• [TO DO]: Every record below is to be restated verbatim, though its images are not.

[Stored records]
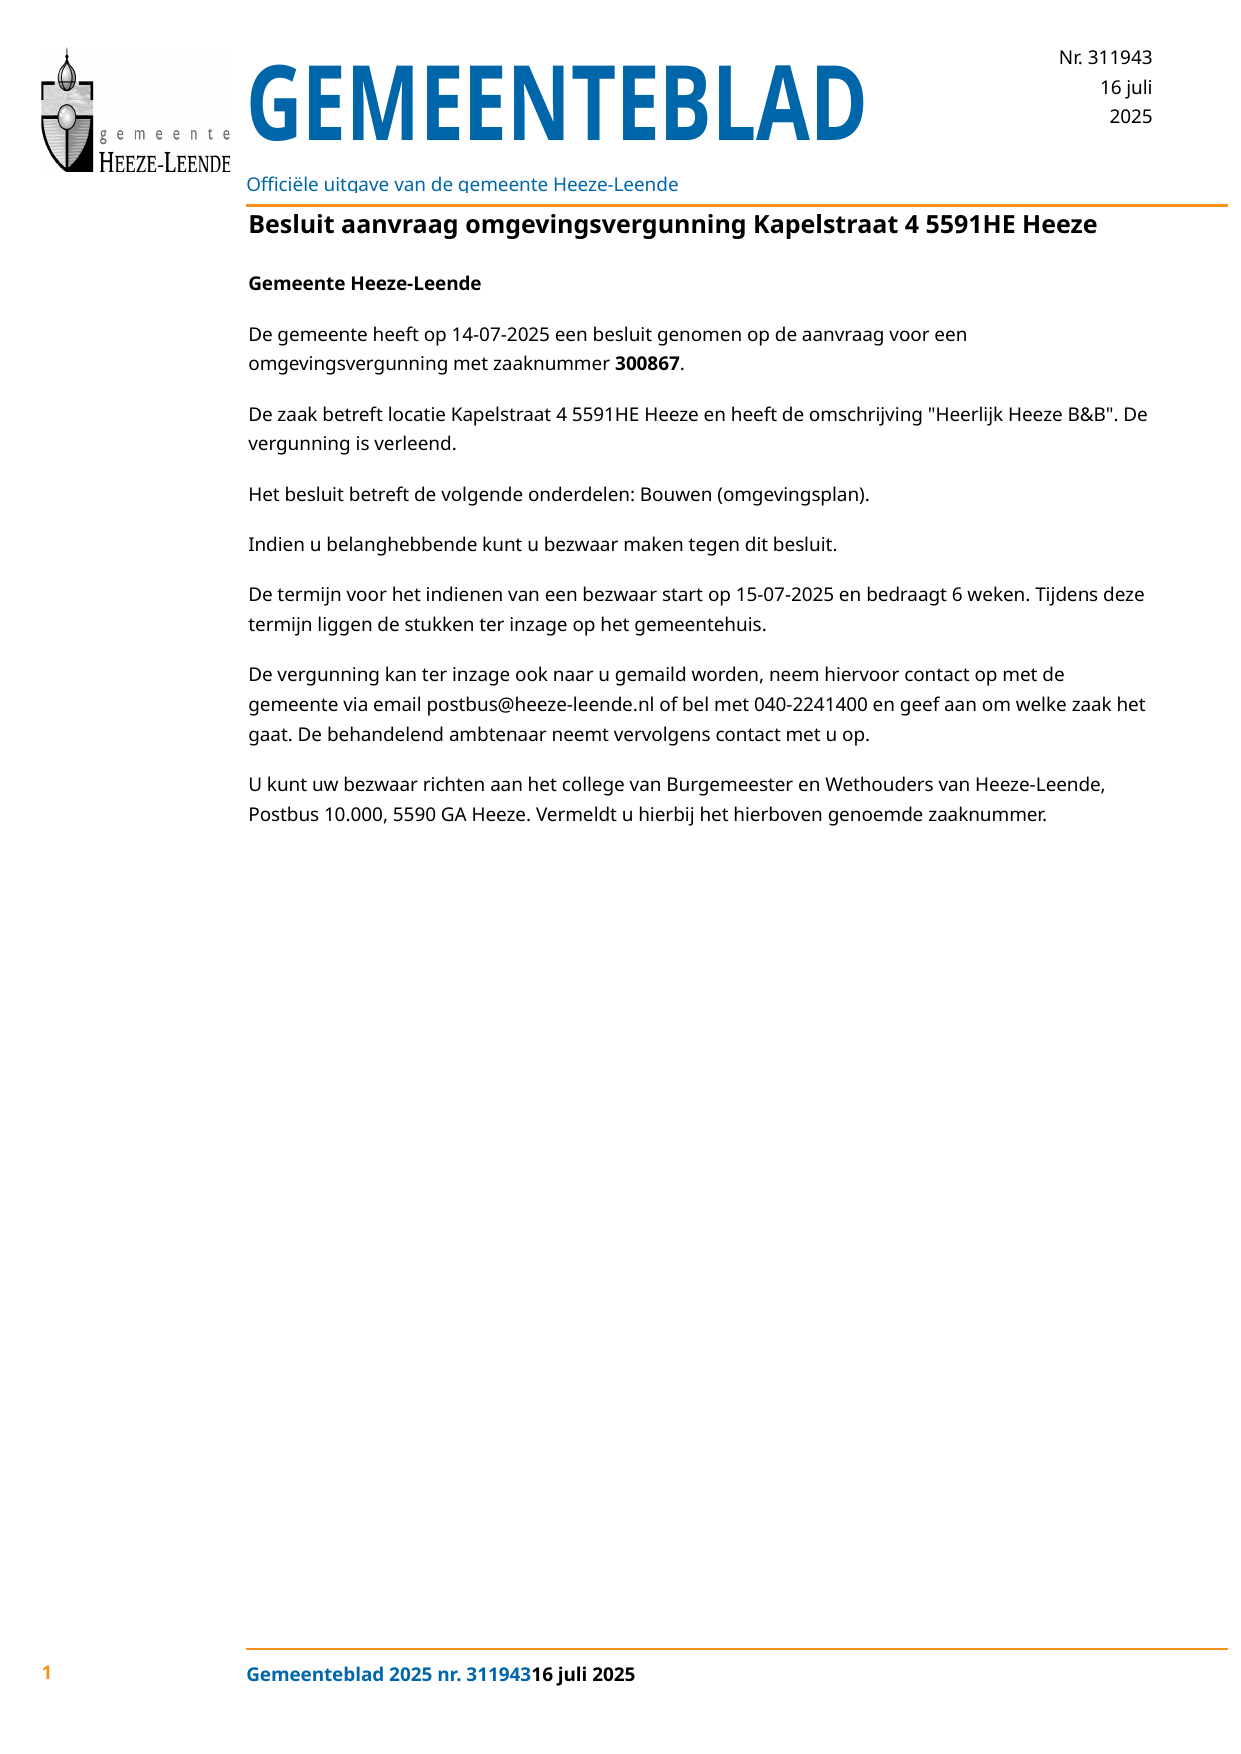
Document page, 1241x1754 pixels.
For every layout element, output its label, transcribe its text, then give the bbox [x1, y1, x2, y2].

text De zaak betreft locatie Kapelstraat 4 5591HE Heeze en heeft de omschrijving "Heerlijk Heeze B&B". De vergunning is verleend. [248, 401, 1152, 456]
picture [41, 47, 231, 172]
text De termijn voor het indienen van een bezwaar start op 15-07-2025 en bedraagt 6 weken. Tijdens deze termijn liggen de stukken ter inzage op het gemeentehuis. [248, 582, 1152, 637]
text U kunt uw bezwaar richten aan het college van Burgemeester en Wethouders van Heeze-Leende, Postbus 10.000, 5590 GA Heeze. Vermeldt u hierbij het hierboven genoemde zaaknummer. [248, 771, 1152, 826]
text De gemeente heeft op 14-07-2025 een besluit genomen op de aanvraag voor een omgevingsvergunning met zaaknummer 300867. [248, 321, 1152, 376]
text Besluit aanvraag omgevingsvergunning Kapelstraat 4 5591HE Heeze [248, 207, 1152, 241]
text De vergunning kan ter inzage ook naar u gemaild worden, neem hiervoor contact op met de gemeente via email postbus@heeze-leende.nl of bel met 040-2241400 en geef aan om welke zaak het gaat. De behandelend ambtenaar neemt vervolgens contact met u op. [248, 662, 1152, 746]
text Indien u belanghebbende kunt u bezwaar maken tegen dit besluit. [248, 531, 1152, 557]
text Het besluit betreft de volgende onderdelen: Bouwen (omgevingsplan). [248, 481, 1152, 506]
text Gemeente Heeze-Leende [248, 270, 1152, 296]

• [SOLUTION TO THIS PROBLEM]:
Document page, 1241x1754 pixels.
For every layout element, output its label, transcribe its text, then give the bbox [x1, y1, x2, y2].

text De zaak betreft locatie Kapelstraat 4 5591HE Heeze en heeft de omschrijving "Heerlijk Heeze B&B". De vergunning is verleend. [248, 401, 1152, 456]
picture [41, 47, 231, 172]
text De termijn voor het indienen van een bezwaar start op 15-07-2025 en bedraagt 6 weken. Tijdens deze termijn liggen de stukken ter inzage op het gemeentehuis. [248, 582, 1152, 637]
text U kunt uw bezwaar richten aan het college van Burgemeester en Wethouders van Heeze-Leende, Postbus 10.000, 5590 GA Heeze. Vermeldt u hierbij het hierboven genoemde zaaknummer. [248, 771, 1152, 826]
text De gemeente heeft op 14-07-2025 een besluit genomen op de aanvraag voor een omgevingsvergunning met zaaknummer 300867. [248, 321, 1152, 376]
text Besluit aanvraag omgevingsvergunning Kapelstraat 4 5591HE Heeze [248, 207, 1152, 241]
text De vergunning kan ter inzage ook naar u gemaild worden, neem hiervoor contact op met de gemeente via email postbus@heeze-leende.nl of bel met 040-2241400 en geef aan om welke zaak het gaat. De behandelend ambtenaar neemt vervolgens contact met u op. [248, 662, 1152, 746]
text Indien u belanghebbende kunt u bezwaar maken tegen dit besluit. [248, 531, 1152, 557]
text Het besluit betreft de volgende onderdelen: Bouwen (omgevingsplan). [248, 481, 1152, 506]
text Gemeente Heeze-Leende [248, 270, 1152, 296]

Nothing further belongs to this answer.